11.5 Scottish education strategy

Scotland continues to review its education strategy with the scoping and piloting of  the reform of the Scottish four-year undergraduate honours degree for a range of nursing and allied health professional programmes within the framework of a common core curriculum as a response to the needs for a flexible, effective and employable workforce.

This project deals with issues surrounding future workforce planning in Scotland. A member of the AAB is also a member of the working party for the project and, therefore, CoR is fully informed as to how the project is progressing.

A 2+2 model, which was favoured early in the project, has since been rejected. A 1+3 model is now the favoured route forward. Ostensibly this meant that a total of one year would be utilised for multi-professional education.

In due course a report with recommendations will be compiled, however, full implications are not currently known. As professional bodies have been identified as stakeholders CoR is, and will be involved, as well as being informed.

11.6 Skills for Health

The NVQ level 3 is linked with the CoR policy on assistant practitioners. CoR has been insistent upon keeping the NVQ level 3 as the minimum qualification even with the tilt towards foundation degrees. This was difficult to achieve at the last NVQ3 review due to the number of units a student needed to complete, however, the CoR believes it remains a valid qualification. A further review of the NVQ level 3 health awards is due again. Those for diagnostic imaging and radiotherapy will be reviewed between October 2009 –March 2010.

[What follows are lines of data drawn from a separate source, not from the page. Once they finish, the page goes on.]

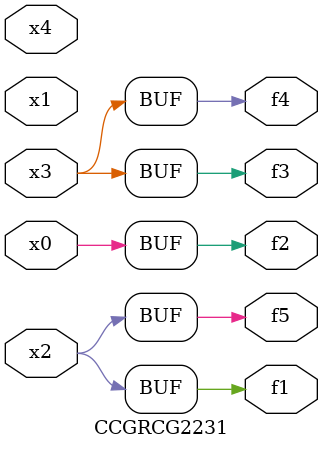
<source format=v>
module CCGRCG2231(
	input x0, x1, x2, x3, x4,
	output f1, f2, f3, f4, f5
);
	assign f1 = x2;
	assign f2 = x0;
	assign f3 = x3;
	assign f4 = x3;
	assign f5 = x2;
endmodule

</source>
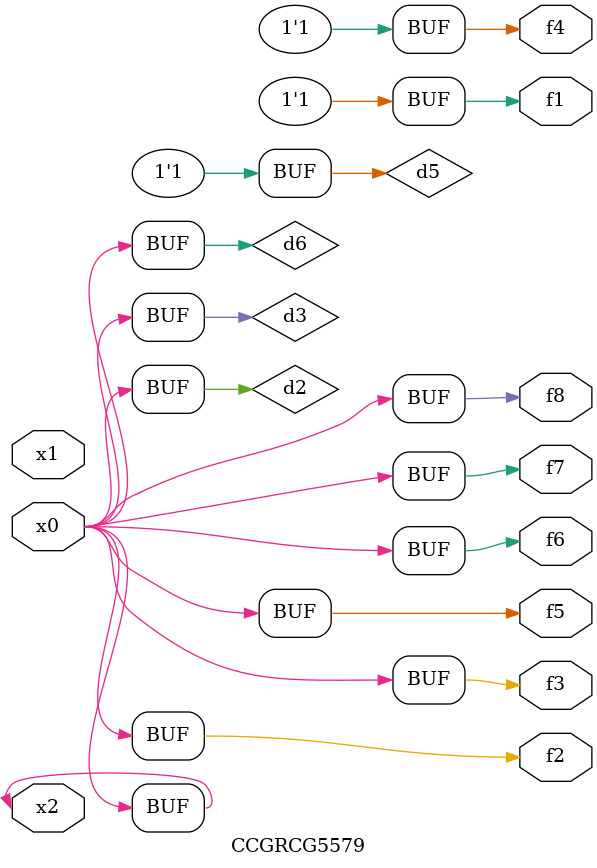
<source format=v>
module CCGRCG5579(
	input x0, x1, x2,
	output f1, f2, f3, f4, f5, f6, f7, f8
);

	wire d1, d2, d3, d4, d5, d6;

	xnor (d1, x2);
	buf (d2, x0, x2);
	and (d3, x0);
	xnor (d4, x1, x2);
	nand (d5, d1, d3);
	buf (d6, d2, d3);
	assign f1 = d5;
	assign f2 = d6;
	assign f3 = d6;
	assign f4 = d5;
	assign f5 = d6;
	assign f6 = d6;
	assign f7 = d6;
	assign f8 = d6;
endmodule

</source>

The Department for Health England (DH) has held workshops to identify roles and link with competencies from the Skills for Health framework.  CoR representatives have attended all the events. However, it has proven difficult for the DH to recognise new roles when they have traditional boundaries at a time when radiographers have already moved further forward on ‘boundary blurring’. The subsequent report has not so far moved things further forward. It is imperative that CoR continues to input into this type of work.